Morning Thanks

Garrison Keillor once said we'd all be better off if we all started the day by giving thanks for just one thing. I'll try.

Wednesday, July 08, 2015

Dreamin'



Now the story can be told.

Well, maybe not. 

Anyway, here goes. Once upon a time, I had a dream. One of those. A really big time "one-of-those." A dream like none-other-in-my-life kind of dream. There's a woman, a girl. Worse, she was a student of mine. I don't remember her name. Don't even remember her face. All I remember is the girl was my student. 

I woke up embarrassed. Seriously. I was. I woke up ashamed to have been the me in the dream. It was that vivid.

I was regretfully single back then, it was my first year of teaching, and my prep time each day was first hour. Right next door to my room stood the school library, so I wandered over because that scorching x-rated thing haunted me. I wanted to have a look at what Freud thought about dreams. All of this happened in ye olden days, pre-Wikipedia. Steve Jobs was still in high school. Some guy at Iowa State had a computer, but it was big as an armory. You had to look things up.

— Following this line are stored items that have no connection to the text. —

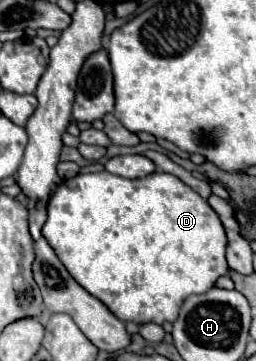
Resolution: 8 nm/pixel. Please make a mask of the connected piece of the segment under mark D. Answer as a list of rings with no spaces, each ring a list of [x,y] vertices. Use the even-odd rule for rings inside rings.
[[[107,170],[101,172],[89,172],[89,174],[77,174],[69,180],[65,180],[55,194],[51,196],[51,200],[47,202],[47,222],[43,224],[41,234],[45,236],[45,240],[51,244],[51,248],[55,250],[55,254],[59,256],[59,260],[63,262],[63,266],[69,270],[69,274],[95,298],[99,298],[103,304],[109,306],[109,310],[123,322],[137,322],[137,324],[145,324],[145,322],[173,322],[175,316],[179,316],[179,308],[181,302],[191,296],[191,294],[203,294],[209,292],[219,276],[229,274],[227,268],[227,260],[225,260],[225,246],[227,246],[227,238],[225,238],[225,230],[223,224],[219,220],[219,216],[215,214],[215,210],[207,204],[207,200],[203,200],[195,190],[191,190],[187,184],[183,184],[177,176],[155,170],[153,174],[145,176],[145,178],[121,178],[115,176]]]

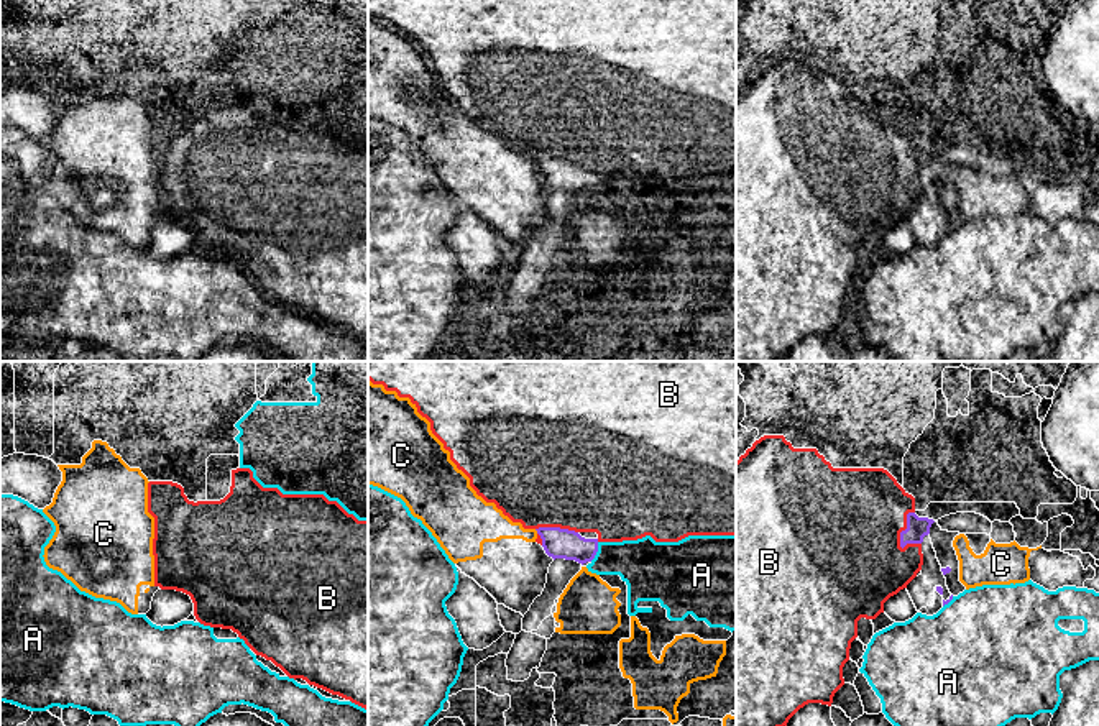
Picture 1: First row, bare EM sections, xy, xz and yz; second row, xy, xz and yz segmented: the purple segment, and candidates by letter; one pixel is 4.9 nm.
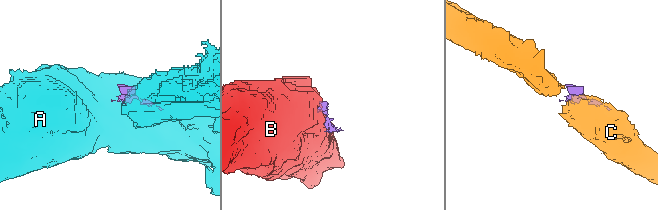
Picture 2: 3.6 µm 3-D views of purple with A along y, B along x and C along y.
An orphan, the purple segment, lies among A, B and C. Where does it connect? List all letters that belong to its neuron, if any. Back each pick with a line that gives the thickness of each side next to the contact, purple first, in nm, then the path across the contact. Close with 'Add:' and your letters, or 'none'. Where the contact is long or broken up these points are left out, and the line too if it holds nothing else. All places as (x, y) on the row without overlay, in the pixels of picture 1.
B: 110 nm thick on the purple side, 460 nm on the other
Add: B

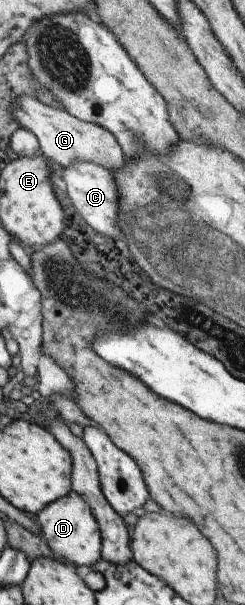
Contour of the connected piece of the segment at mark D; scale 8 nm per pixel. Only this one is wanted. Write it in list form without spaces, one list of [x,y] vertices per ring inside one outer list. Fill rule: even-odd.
[[[70,490],[66,496],[45,506],[36,516],[40,534],[56,557],[76,566],[94,566],[101,558],[102,536],[98,520],[80,494]]]

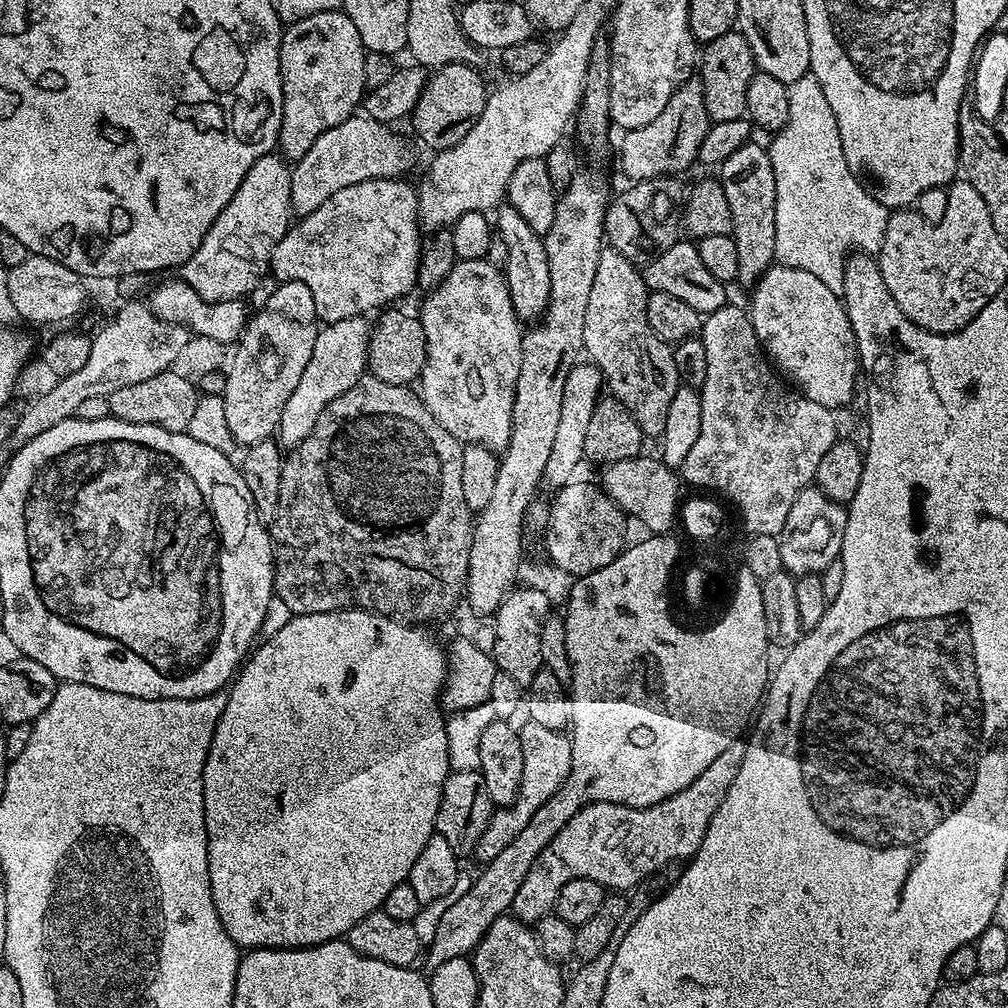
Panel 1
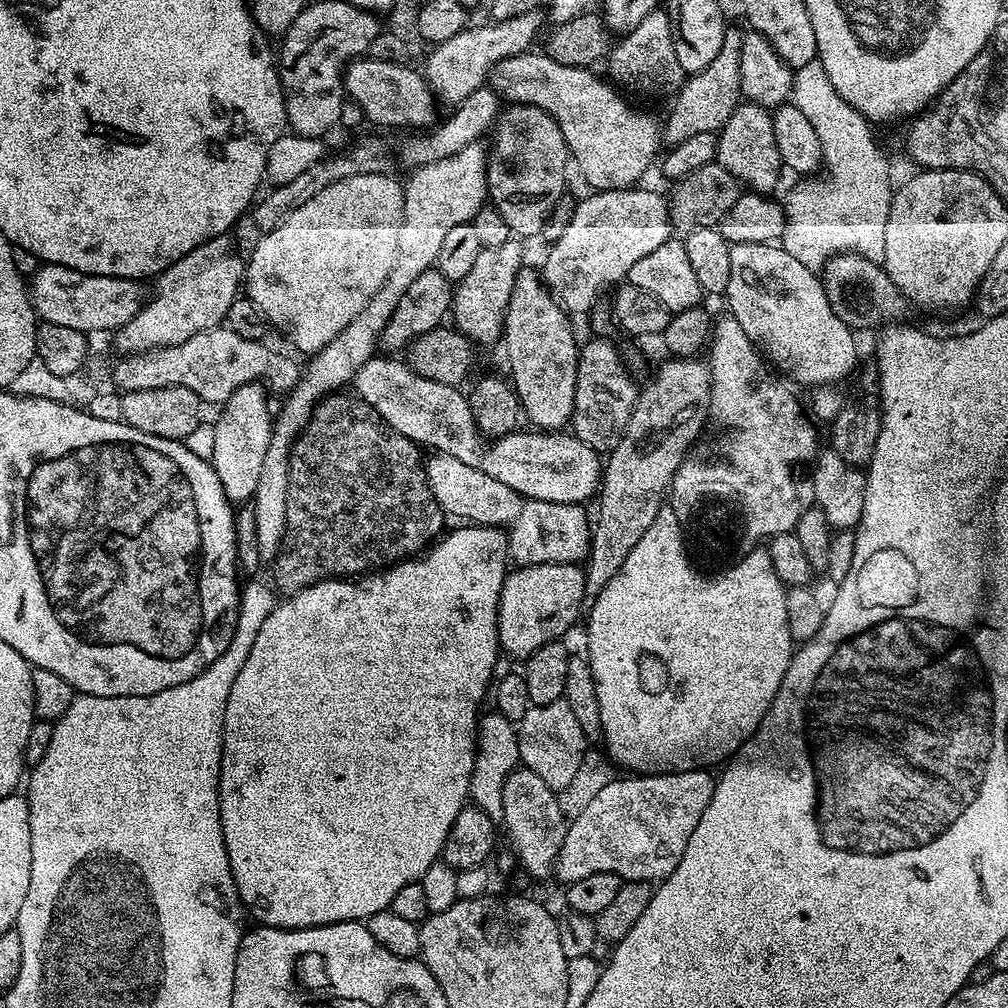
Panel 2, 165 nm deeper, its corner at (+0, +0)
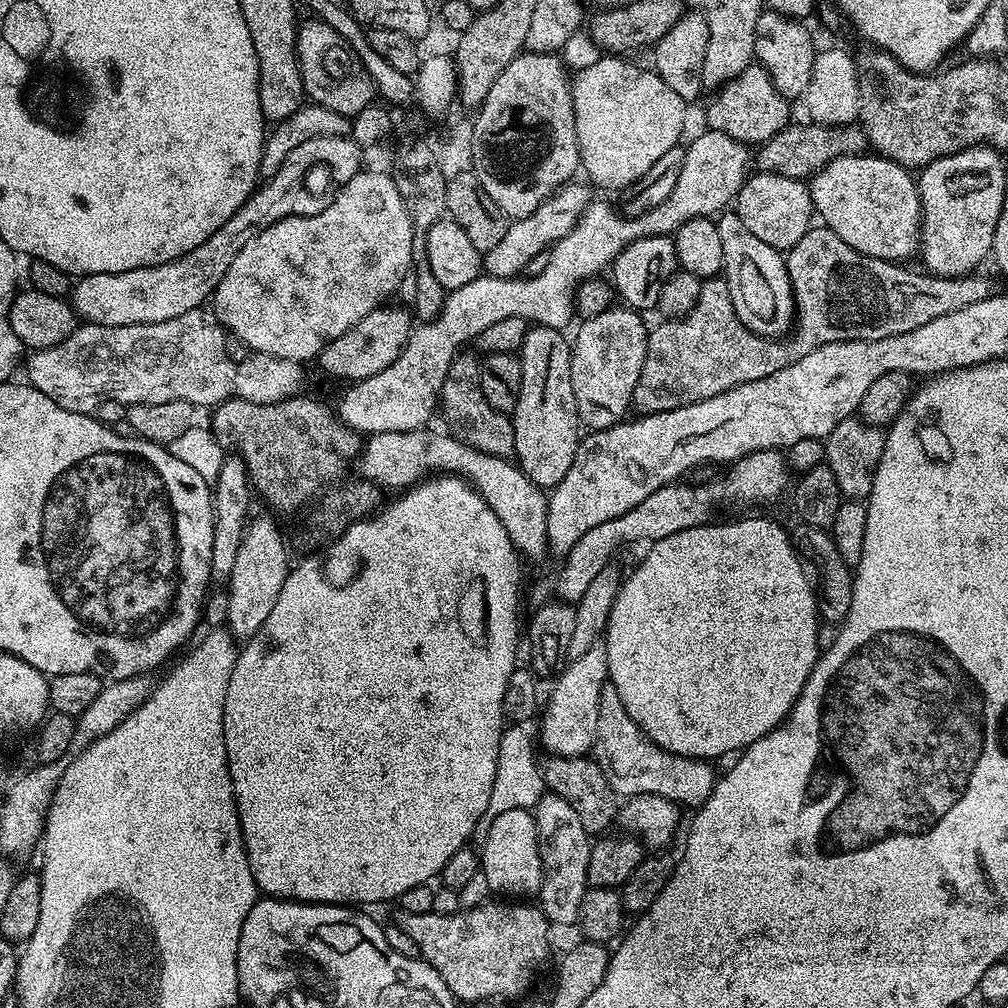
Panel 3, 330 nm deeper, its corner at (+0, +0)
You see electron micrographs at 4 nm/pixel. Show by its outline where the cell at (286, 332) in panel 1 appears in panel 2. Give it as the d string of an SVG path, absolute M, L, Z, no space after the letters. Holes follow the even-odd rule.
M258 382L239 387L224 402L218 422L213 423L214 454L210 463L218 474L219 481L222 482L225 494L234 504L239 504L244 500L249 501L258 484L274 419L265 393L267 394L265 387Z

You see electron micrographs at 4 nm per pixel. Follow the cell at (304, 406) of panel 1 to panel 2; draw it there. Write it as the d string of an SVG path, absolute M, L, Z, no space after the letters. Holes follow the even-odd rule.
M480 142L470 144L461 152L450 154L450 158L442 158L438 162L422 164L411 173L412 177L406 180L404 184L404 213L402 214L402 226L398 226L398 255L394 258L390 274L379 281L378 287L380 289L376 293L373 291L368 296L362 314L358 314L358 318L354 318L354 322L350 322L350 326L346 326L346 330L342 330L342 334L338 334L321 352L315 353L309 359L312 361L309 362L308 368L306 364L306 367L301 371L300 379L297 380L290 395L285 399L289 400L285 402L280 415L278 413L275 415L273 430L250 506L250 510L255 516L261 561L273 561L280 551L281 542L284 540L286 498L289 496L289 462L292 448L297 437L301 435L308 424L313 412L316 411L316 405L329 394L343 389L340 388L343 384L345 386L351 385L353 378L356 377L356 371L370 357L377 355L380 335L386 326L386 322L390 322L390 314L394 314L395 308L398 307L398 301L402 298L402 294L406 294L406 290L414 282L414 278L418 278L418 274L422 274L427 268L435 265L438 250L442 250L442 241L446 239L447 232L454 230L454 226L471 222L478 214L478 210L485 207L488 200L488 153L485 145L482 145L483 143Z

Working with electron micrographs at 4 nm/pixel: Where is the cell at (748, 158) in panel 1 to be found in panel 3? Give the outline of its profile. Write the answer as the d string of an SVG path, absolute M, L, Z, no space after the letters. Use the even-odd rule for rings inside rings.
M753 62L742 74L715 89L712 101L706 104L708 126L713 132L730 134L730 138L741 140L749 146L767 144L774 134L788 127L789 97L781 94L774 86L770 74L762 65Z

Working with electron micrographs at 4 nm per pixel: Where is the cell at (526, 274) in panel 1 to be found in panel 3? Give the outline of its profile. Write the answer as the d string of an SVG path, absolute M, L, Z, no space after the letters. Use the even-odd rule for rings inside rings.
M529 327L519 350L522 386L516 408L510 413L518 467L538 487L551 490L566 478L582 439L580 415L574 402L572 346L558 328Z

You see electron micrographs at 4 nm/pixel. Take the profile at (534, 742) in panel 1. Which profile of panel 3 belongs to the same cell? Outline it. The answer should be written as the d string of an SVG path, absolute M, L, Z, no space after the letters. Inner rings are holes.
M604 643L590 646L590 650L586 650L586 654L579 658L569 659L564 665L564 671L555 677L553 684L556 685L549 696L547 693L546 703L539 717L538 740L542 748L544 743L545 753L553 756L584 756L593 751L598 730L598 698L602 696L607 683L608 663Z

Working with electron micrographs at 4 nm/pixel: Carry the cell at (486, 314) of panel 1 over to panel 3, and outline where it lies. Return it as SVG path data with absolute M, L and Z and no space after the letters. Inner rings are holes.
M576 183L565 184L559 192L555 192L550 199L542 202L542 206L538 206L538 210L534 210L534 214L509 223L502 242L498 242L498 246L494 246L494 250L490 250L483 257L482 264L487 275L519 277L525 271L523 268L539 252L541 254L547 253L553 244L558 243L566 234L570 234L570 230L578 222L578 218L586 211L590 203L590 197L588 197L589 185L587 183L584 183L585 185Z

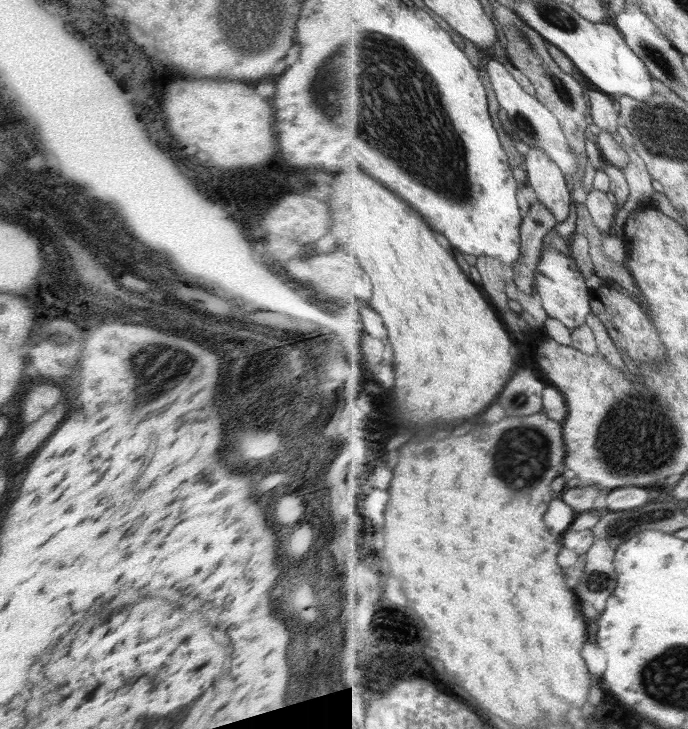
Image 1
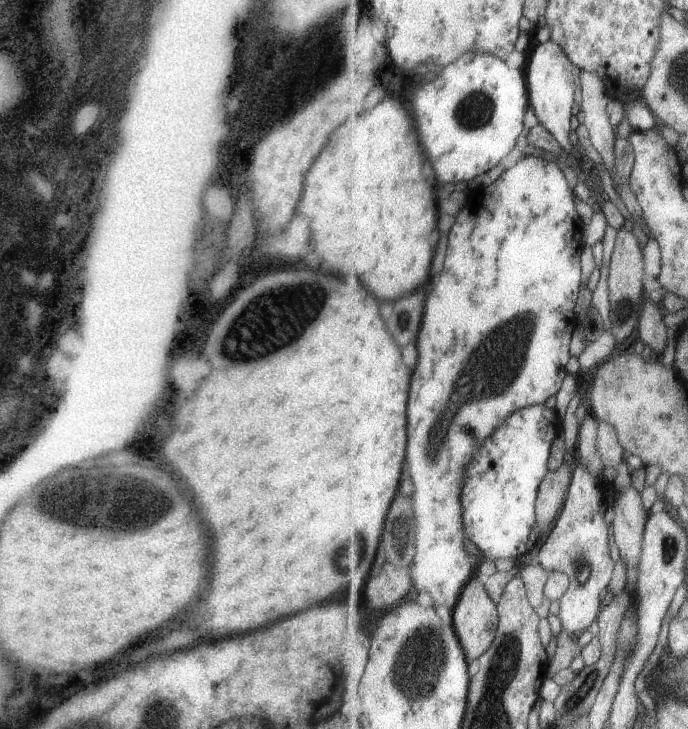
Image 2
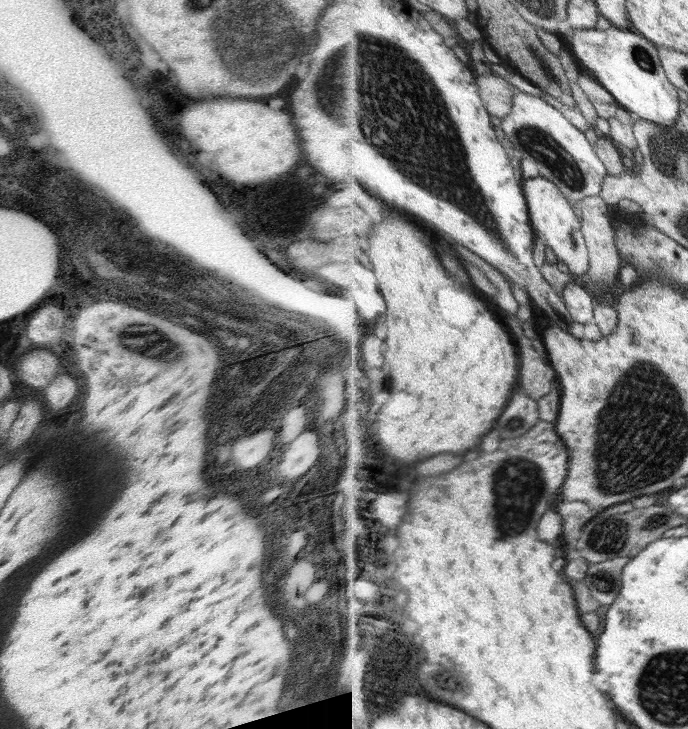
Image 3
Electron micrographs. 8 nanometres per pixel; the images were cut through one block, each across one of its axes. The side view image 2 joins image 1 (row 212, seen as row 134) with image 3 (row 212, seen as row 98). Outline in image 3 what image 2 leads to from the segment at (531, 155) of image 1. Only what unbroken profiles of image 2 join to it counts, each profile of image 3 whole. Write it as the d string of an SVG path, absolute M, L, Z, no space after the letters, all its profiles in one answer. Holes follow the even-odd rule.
M543 176L523 181L523 184L528 205L530 206L534 231L543 235L547 246L553 250L559 262L563 262L569 272L585 276L590 269L590 250L582 232L582 220L575 216L573 205L567 201L563 192L551 180L547 180Z

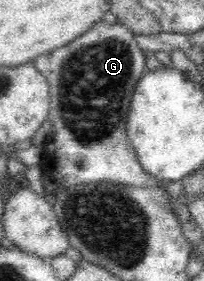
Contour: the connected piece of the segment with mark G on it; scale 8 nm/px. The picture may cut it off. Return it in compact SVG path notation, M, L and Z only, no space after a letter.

Mrs. Lancaster wasn't there, the school librarian. The place was empty. Perfect.

So there I was with my finger in the page on Freud and repression, when guess who walked in? 

That girl. 

True story.

Waaaaaaay too much guilt for a Calvinist to take. That's why it took a half century to tell.

Just a couple nights ago, I woke up in the middle of another dream, a whole new genre. The dreams I remember tend to be as genre-driven as romance novels, basically identical narrative lines, same old/same old. In one of them, I'm horrifically without a pants. You know. Don't know how I got the bare bottom, but I'm a gym-full of screaming fans away from the closest pair of Hanes or a towel or horse blanket. "Buck Naked schivies," Duluth Trading Post'll sell me. Maybe you've seen 'em. Scary. 

But the dream a couple nights ago was a new story. I was someplace high above, not out of touch but somehow out of reach. What happened was my family--not my kids, but my parents and sisters--were having a ball, a picnic maybe without me. I wasn't invited. They didn't tell me what they were doing; they just went ahead and had a reunion or something without me. I got left on some shelf. Very sad. Nobody said it, but I think it had to do with politics. 

And there's another one I'm stuck on. If my dreams were on a library shelf, there'd be endless spines with this one, more every week. I FORGOT SOMETHING. I'm somewhere, anywhere, and I forgot something and, try as I might, I can't reverse gears, go back, and get there. I'm simply going to miss whatever I was supposed to do because I just plain forgot. The specs don't matter, really, all I know is that I should have been some place and the whole frickin' business slipped my mind, should have but forgot and simply can't swim upstream. 

Am I alone with this one? Maybe. I'm scheduled to speak at some church or something, but I'm at Walmart or downtown or at my office and I can't get there. Drives me nuts, but I'm in a lake of pea soup I can't wade through so I just can't get where I'm supposed to be.

There's a refrain in this one, a chorus that's composed of a single word:  "AGAIN, Schaap?"

Or is that dream reality?  Can't tell really.

All I know is it's got nothing to do with repression, Sigmund. Happens all the time.

2 comments:

Anonymous said...

I confess I probably spent more time looking at the girl and her teased hairdo's than reading word for word your story today. I so think it's the same girl in different yearbook years, way back so cool, but so passe now.

Anonymous said...

I could not get past the hair-doos... I couldn't stop staring... I thought I saw a hornet fly into a couple of them... or, was I just dreaming?